Stored records
━━━━
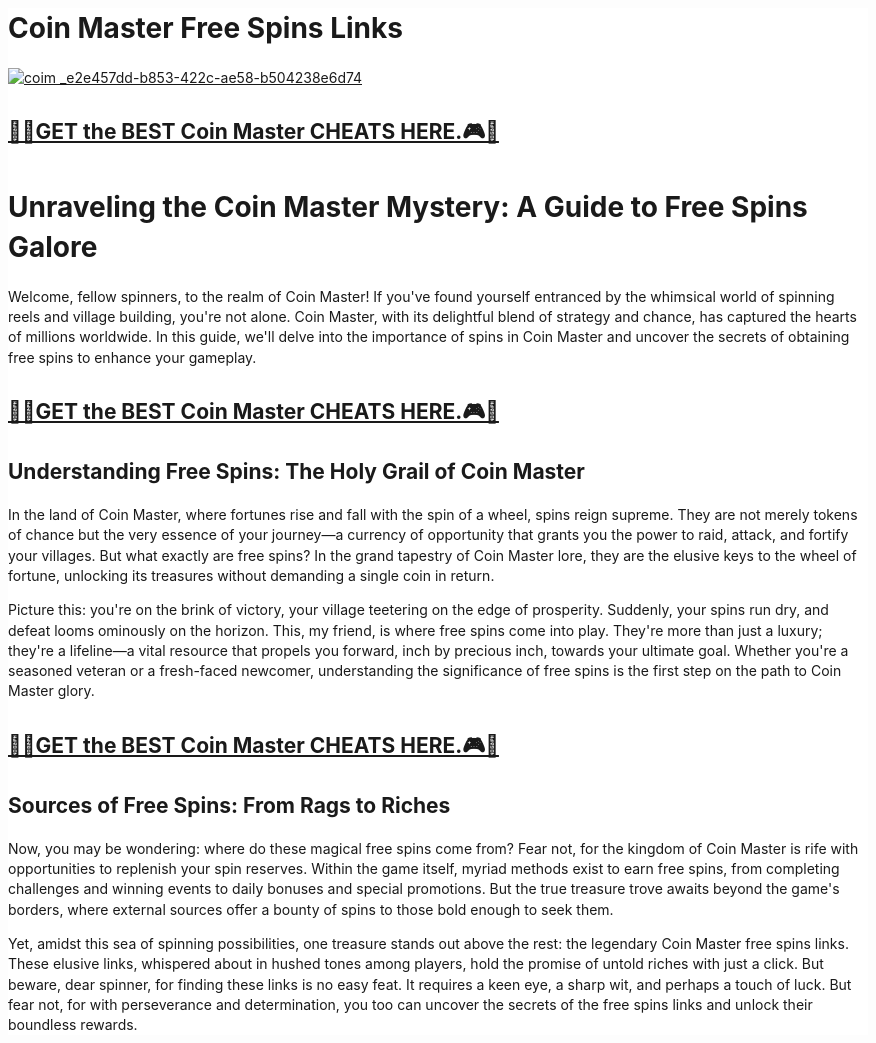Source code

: # Coin Master Free Spins Links

[![coim _e2e457dd-b853-422c-ae58-b504238e6d74](https://github.com/coinmaster55/Coin-Master-Free-Spins-Links/assets/165938675/0a919abb-e9bd-431d-9dc7-1a0a7eb99998)](https://linktr.ee/WinCheat?CoinMaster)

## [🔽🚀GET the BEST Coin Master CHEATS HERE.🎮🔽](https://linktr.ee/WinCheat?CoinMaster)

# Unraveling the Coin Master Mystery: A Guide to Free Spins Galore

Welcome, fellow spinners, to the realm of Coin Master! If you've found yourself entranced by the whimsical world of spinning reels and village building, you're not alone. Coin Master, with its delightful blend of strategy and chance, has captured the hearts of millions worldwide. In this guide, we'll delve into the importance of spins in Coin Master and uncover the secrets of obtaining free spins to enhance your gameplay.

## [🔽🚀GET the BEST Coin Master CHEATS HERE.🎮🔽](https://linktr.ee/WinCheat?CoinMaster)

## Understanding Free Spins: The Holy Grail of Coin Master

In the land of Coin Master, where fortunes rise and fall with the spin of a wheel, spins reign supreme. They are not merely tokens of chance but the very essence of your journey—a currency of opportunity that grants you the power to raid, attack, and fortify your villages. But what exactly are free spins? In the grand tapestry of Coin Master lore, they are the elusive keys to the wheel of fortune, unlocking its treasures without demanding a single coin in return.

Picture this: you're on the brink of victory, your village teetering on the edge of prosperity. Suddenly, your spins run dry, and defeat looms ominously on the horizon. This, my friend, is where free spins come into play. They're more than just a luxury; they're a lifeline—a vital resource that propels you forward, inch by precious inch, towards your ultimate goal. Whether you're a seasoned veteran or a fresh-faced newcomer, understanding the significance of free spins is the first step on the path to Coin Master glory.

## [🔽🚀GET the BEST Coin Master CHEATS HERE.🎮🔽](https://linktr.ee/WinCheat?CoinMaster)

## Sources of Free Spins: From Rags to Riches

Now, you may be wondering: where do these magical free spins come from? Fear not, for the kingdom of Coin Master is rife with opportunities to replenish your spin reserves. Within the game itself, myriad methods exist to earn free spins, from completing challenges and winning events to daily bonuses and special promotions. But the true treasure trove awaits beyond the game's borders, where external sources offer a bounty of spins to those bold enough to seek them.

Yet, amidst this sea of spinning possibilities, one treasure stands out above the rest: the legendary Coin Master free spins links. These elusive links, whispered about in hushed tones among players, hold the promise of untold riches with just a click. But beware, dear spinner, for finding these links is no easy feat. It requires a keen eye, a sharp wit, and perhaps a touch of luck. But fear not, for with perseverance and determination, you too can uncover the secrets of the free spins links and unlock their boundless rewards.
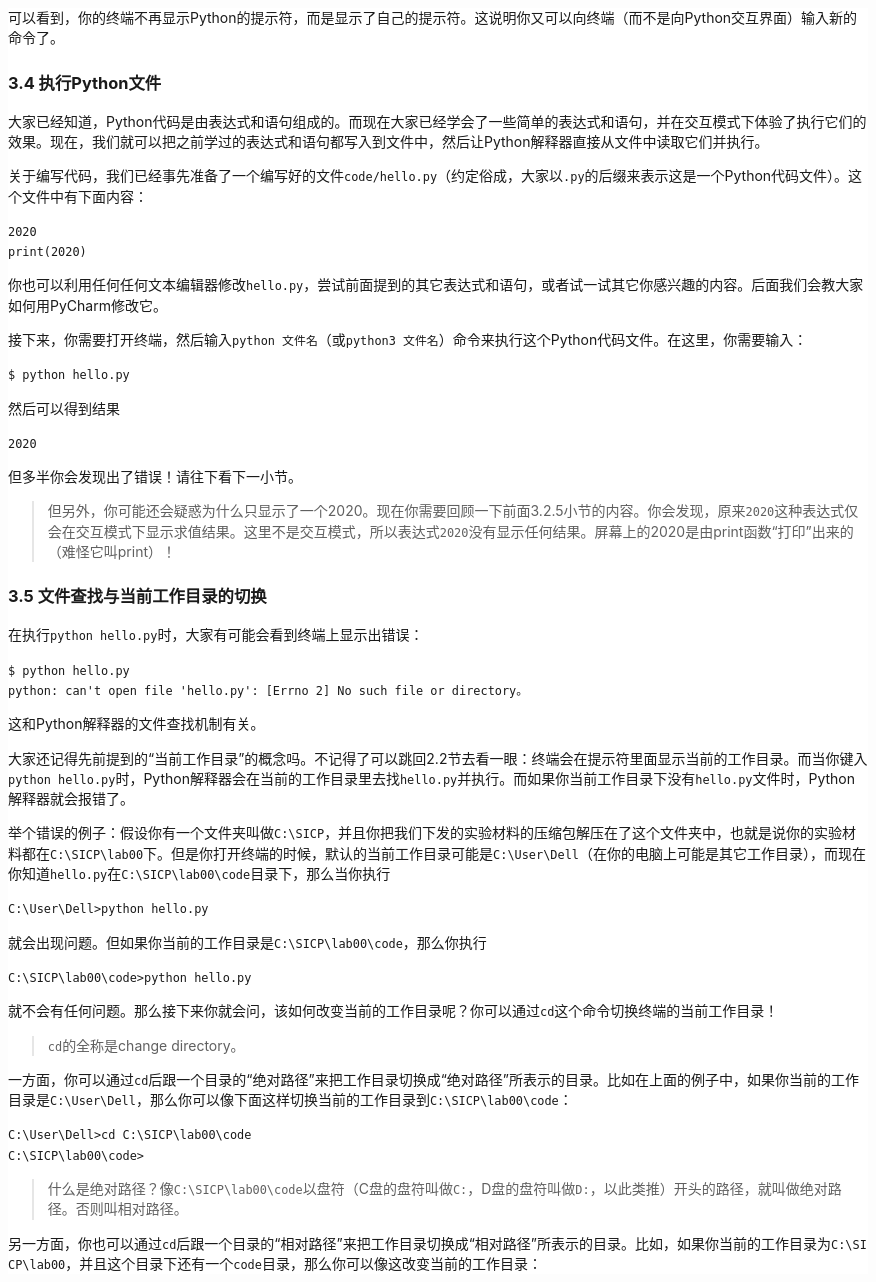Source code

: 可以看到，你的终端不再显示Python的提示符，而是显示了自己的提示符。这说明你又可以向终端（而不是向Python交互界面）输入新的命令了。

### 3.4 执行Python文件

大家已经知道，Python代码是由表达式和语句组成的。而现在大家已经学会了一些简单的表达式和语句，并在交互模式下体验了执行它们的效果。现在，我们就可以把之前学过的表达式和语句都写入到文件中，然后让Python解释器直接从文件中读取它们并执行。

关于编写代码，我们已经事先准备了一个编写好的文件`code/hello.py`（约定俗成，大家以`.py`的后缀来表示这是一个Python代码文件）。这个文件中有下面内容：

    2020
    print(2020)

你也可以利用任何任何文本编辑器修改`hello.py`，尝试前面提到的其它表达式和语句，或者试一试其它你感兴趣的内容。后面我们会教大家如何用PyCharm修改它。

接下来，你需要打开终端，然后输入`python 文件名`（或`python3 文件名`）命令来执行这个Python代码文件。在这里，你需要输入：

    $ python hello.py

然后可以得到结果

    2020

但多半你会发现出了错误！请往下看下一小节。

> 但另外，你可能还会疑惑为什么只显示了一个2020。现在你需要回顾一下前面3.2.5小节的内容。你会发现，原来`2020`这种表达式仅会在交互模式下显示求值结果。这里不是交互模式，所以表达式`2020`没有显示任何结果。屏幕上的2020是由print函数“打印”出来的（难怪它叫print）！

### 3.5 文件查找与当前工作目录的切换

在执行`python hello.py`时，大家有可能会看到终端上显示出错误：

    $ python hello.py
    python: can't open file 'hello.py': [Errno 2] No such file or directory。

这和Python解释器的文件查找机制有关。

大家还记得先前提到的“当前工作目录”的概念吗。不记得了可以跳回2.2节去看一眼：终端会在提示符里面显示当前的工作目录。而当你键入`python hello.py`时，Python解释器会在当前的工作目录里去找`hello.py`并执行。而如果你当前工作目录下没有`hello.py`文件时，Python解释器就会报错了。

举个错误的例子：假设你有一个文件夹叫做`C:\SICP`，并且你把我们下发的实验材料的压缩包解压在了这个文件夹中，也就是说你的实验材料都在`C:\SICP\lab00`下。但是你打开终端的时候，默认的当前工作目录可能是`C:\User\Dell`（在你的电脑上可能是其它工作目录），而现在你知道`hello.py`在`C:\SICP\lab00\code`目录下，那么当你执行

    C:\User\Dell>python hello.py

就会出现问题。但如果你当前的工作目录是`C:\SICP\lab00\code`，那么你执行

    C:\SICP\lab00\code>python hello.py

就不会有任何问题。那么接下来你就会问，该如何改变当前的工作目录呢？你可以通过`cd`这个命令切换终端的当前工作目录！

> `cd`的全称是change directory。

一方面，你可以通过`cd`后跟一个目录的“绝对路径”来把工作目录切换成“绝对路径”所表示的目录。比如在上面的例子中，如果你当前的工作目录是`C:\User\Dell`，那么你可以像下面这样切换当前的工作目录到`C:\SICP\lab00\code`：

    C:\User\Dell>cd C:\SICP\lab00\code
    C:\SICP\lab00\code>

> 什么是绝对路径？像`C:\SICP\lab00\code`以盘符（C盘的盘符叫做`C:`，D盘的盘符叫做`D:`，以此类推）开头的路径，就叫做绝对路径。否则叫相对路径。

另一方面，你也可以通过`cd`后跟一个目录的“相对路径”来把工作目录切换成“相对路径”所表示的目录。比如，如果你当前的工作目录为`C:\SICP\lab00`，并且这个目录下还有一个`code`目录，那么你可以像这改变当前的工作目录：
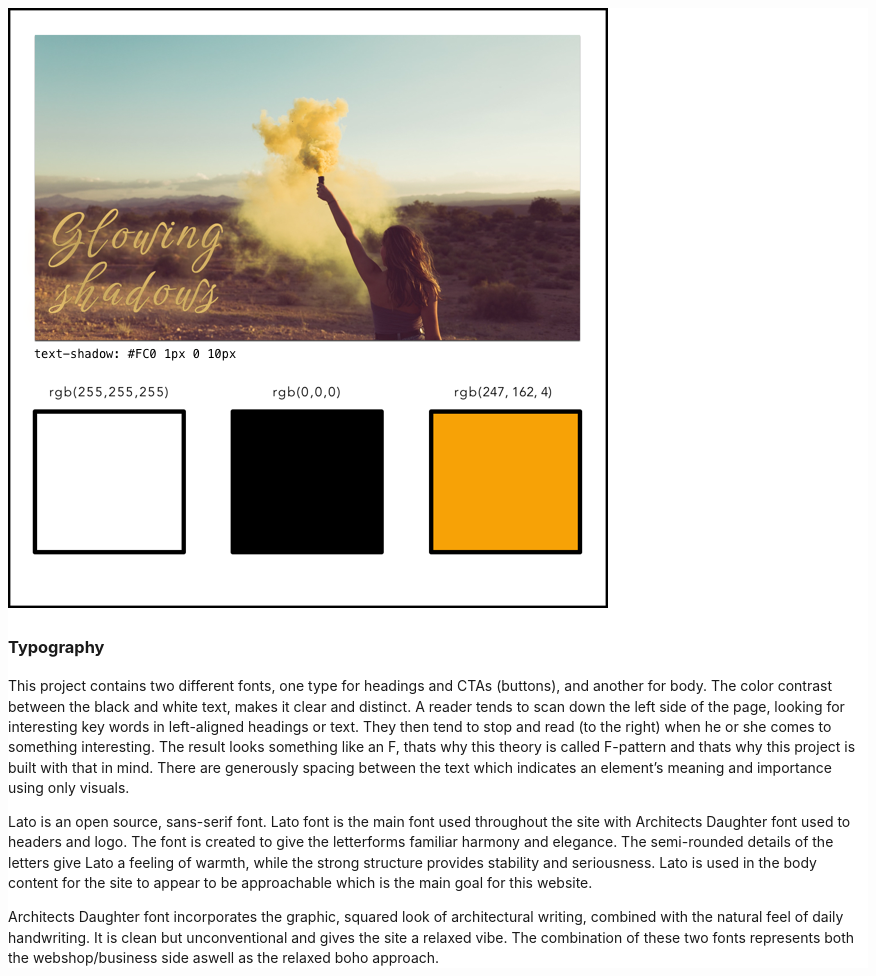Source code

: ![Color scheme](media/color_scheme.png)

### Typography

This project contains two different fonts, one type for headings and CTAs (buttons), and another for body. The color contrast between the black and white text, makes it clear and distinct. A reader tends to scan down the left side of the page, looking for interesting key words in left-aligned headings or text. They then tend to stop and read (to the right) when he or she comes to something interesting. The result looks something like an F, thats why this theory is called F-pattern and thats why this project is built with that in mind. There are generously spacing between the text which indicates an element’s meaning and importance using only visuals. 

Lato is an open source, sans-serif font. Lato font is the main font used throughout the site with Architects Daughter font used to headers and logo. The font is created to give the letterforms familiar harmony and elegance. The semi-rounded details of the letters give Lato a feeling of warmth, while the strong structure provides stability and seriousness. Lato is used in the body content for the site to appear to be approachable which is the main goal for this website. 
    
Architects Daughter font incorporates the graphic, squared look of architectural writing, combined with the natural feel of daily handwriting. It is clean but unconventional and gives the site a relaxed vibe. The combination of these two fonts represents both the webshop/business side aswell as the relaxed boho approach. 
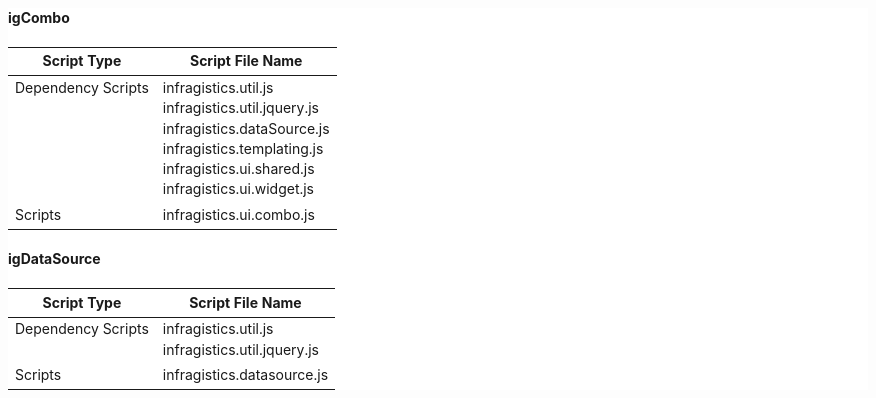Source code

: #### <a id="igCombo"></a>igCombo 

<table class="table">
	<thead>
		<tr>
			<th>Script Type</th>
			<th>Script File Name</th>
		</tr>
	</thead>
	<tbody>
		<tr>
			<td>Dependency Scripts</td>
			<td>
			    infragistics.util.js
				<br>infragistics.util.jquery.js
			    <br>infragistics.dataSource.js
			    <br>infragistics.templating.js
			    <br>infragistics.ui.shared.js
				<br>infragistics.ui.widget.js
			</td>
		</tr>
		<tr>
			<td>Scripts</td>
			<td>
	    		infragistics.ui.combo.js
			</td>
		</tr>
	</tbody>
</table>
  
#### <a id="igDataSource"></a>igDataSource

<table class="table">
	<thead>
		<tr>
			<th>Script Type</th>
			<th>Script File Name</th>
		</tr>
	</thead>
	<tbody>
		<tr>
			<td>Dependency Scripts</td>
			<td>
				infragistics.util.js
				<br>infragistics.util.jquery.js
			</td>
		</tr>
		<tr>
			<td>Scripts</td>
			<td>
			    infragistics.datasource.js
			</td>
		</tr>
	</tbody>
</table>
━━━━
What this task involves
Each line above with the word "daily" must be returned.

Solved problem
Now, you may be wondering: where do these magical free spins come from? Fear not, for the kingdom of Coin Master is rife with opportunities to replenish your spin reserves. Within the game itself, myriad methods exist to earn free spins, from completing challenges and winning events to daily bonuses and special promotions. But the true treasure trove awaits beyond the game's borders, where external sources offer a bounty of spins to those bold enough to seek them.
Architects Daughter font incorporates the graphic, squared look of architectural writing, combined with the natural feel of daily handwriting. It is clean but unconventional and gives the site a relaxed vibe. The combination of these two fonts represents both the webshop/business side aswell as the relaxed boho approach. 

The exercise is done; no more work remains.